Activity:
Retype every line of the data below as it appears, leaving out the pictures.

Collected data
::::

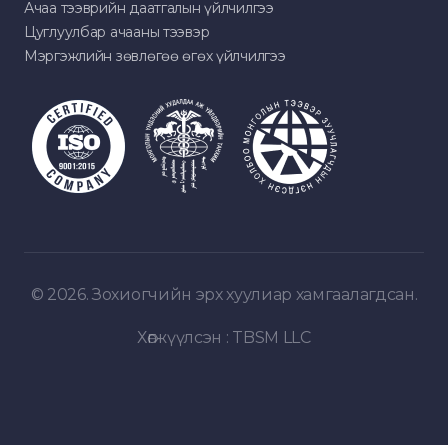
Ачаа тээврийн даатгалын үйлчилгээ
Цуглуулбар ачааны тээвэр
Мэргэжлийн зөвлөгөө өгөх үйлчилгээ
© 2026. Зохиогчийн эрх хуулиар хамгаалагдсан.
Хөгжүүлсэн :
TBSM LLC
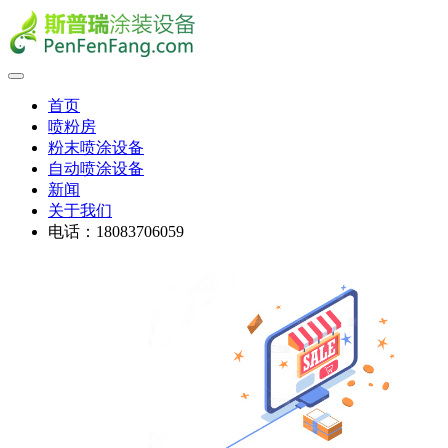
首页
喷粉房
粉末喷涂设备
自动喷涂设备
新闻
关于我们
电话：18083706059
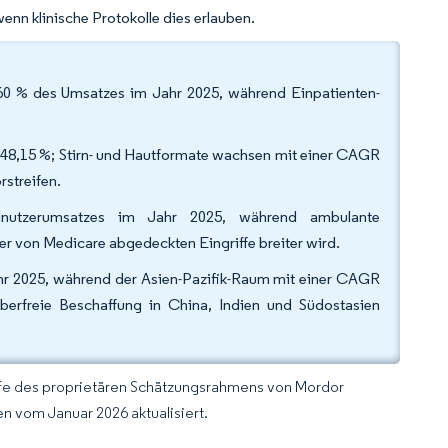
nn klinische Protokolle dies erlauben.
0 % des Umsatzes im Jahr 2025, während Einpatienten-
n 48,15 %; Stirn- und Hautformate wachsen mit einer CAGR
rstreifen.
nutzerumsatzes im Jahr 2025, während ambulante
er von Medicare abgedeckten Eingriffe breiter wird.
hr 2025, während der Asien-Pazifik-Raum mit einer CAGR
erfreie Beschaffung in China, Indien und Südostasien
lfe des proprietären Schätzungsrahmens von Mordor
n vom Januar 2026 aktualisiert.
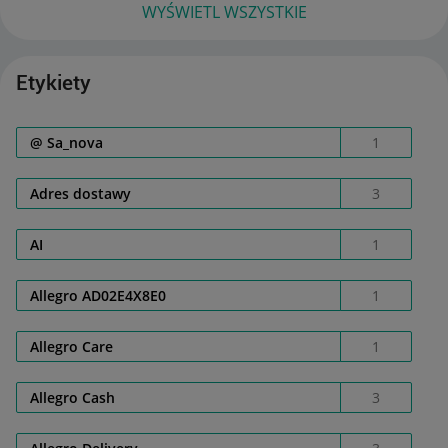
WYŚWIETL WSZYSTKIE
Etykiety
@ Sa_nova
1
Adres dostawy
3
AI
1
Allegro AD02E4X8E0
1
Allegro Care
1
Allegro Cash
3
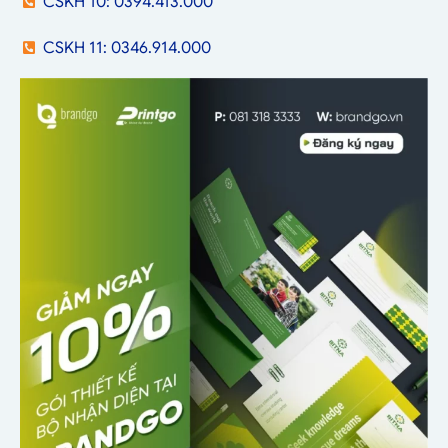
CSKH 10: 0394.413.000
CSKH 11: 0346.914.000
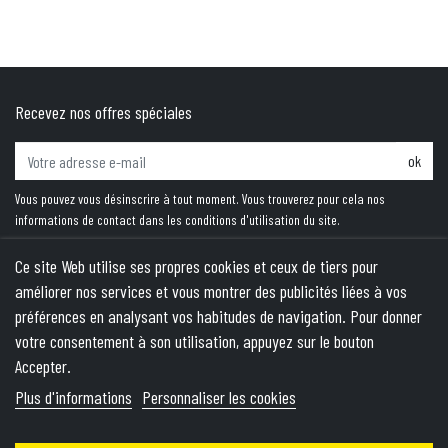
Recevez nos offres spéciales
ok
Vous pouvez vous désinscrire à tout moment. Vous trouverez pour cela nos
informations de contact dans les conditions d'utilisation du site.
Ce site Web utilise ses propres cookies et ceux de tiers pour
améliorer nos services et vous montrer des publicités liées à vos
PRODUITS
préférences en analysant vos habitudes de navigation. Pour donner
votre consentement à son utilisation, appuyez sur le bouton
NOTRE SOCIÉTÉ
Accepter.
VOTRE COMPTE
Plus d'informations
Personnaliser les cookies
INFORMATIONS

::::

Response to the exercise:
Ачаа тээврийн даатгалын үйлчилгээ
Цуглуулбар ачааны тээвэр
Мэргэжлийн зөвлөгөө өгөх үйлчилгээ
© 2026. Зохиогчийн эрх хуулиар хамгаалагдсан.
Хөгжүүлсэн :
TBSM LLC
首页
喷粉房
粉末喷涂设备
自动喷涂设备
新闻
关于我们
电话：18083706059
nn klinische Protokolle dies erlauben.
0 % des Umsatzes im Jahr 2025, während Einpatienten-
n 48,15 %; Stirn- und Hautformate wachsen mit einer CAGR
rstreifen.
nutzerumsatzes im Jahr 2025, während ambulante
er von Medicare abgedeckten Eingriffe breiter wird.
hr 2025, während der Asien-Pazifik-Raum mit einer CAGR
erfreie Beschaffung in China, Indien und Südostasien
lfe des proprietären Schätzungsrahmens von Mordor
n vom Januar 2026 aktualisiert.
WYŚWIETL WSZYSTKIE
Etykiety
@ Sa_nova
1
Adres dostawy
3
AI
1
Allegro AD02E4X8E0
1
Allegro Care
1
Allegro Cash
3
CSKH 10: 0394.413.000
CSKH 11: 0346.914.000
Recevez nos offres spéciales
ok
Vous pouvez vous désinscrire à tout moment. Vous trouverez pour cela nos
informations de contact dans les conditions d'utilisation du site.
Ce site Web utilise ses propres cookies et ceux de tiers pour
améliorer nos services et vous montrer des publicités liées à vos
PRODUITS
préférences en analysant vos habitudes de navigation. Pour donner
votre consentement à son utilisation, appuyez sur le bouton
NOTRE SOCIÉTÉ
Accepter.
VOTRE COMPTE
Plus d'informations
Personnaliser les cookies
INFORMATIONS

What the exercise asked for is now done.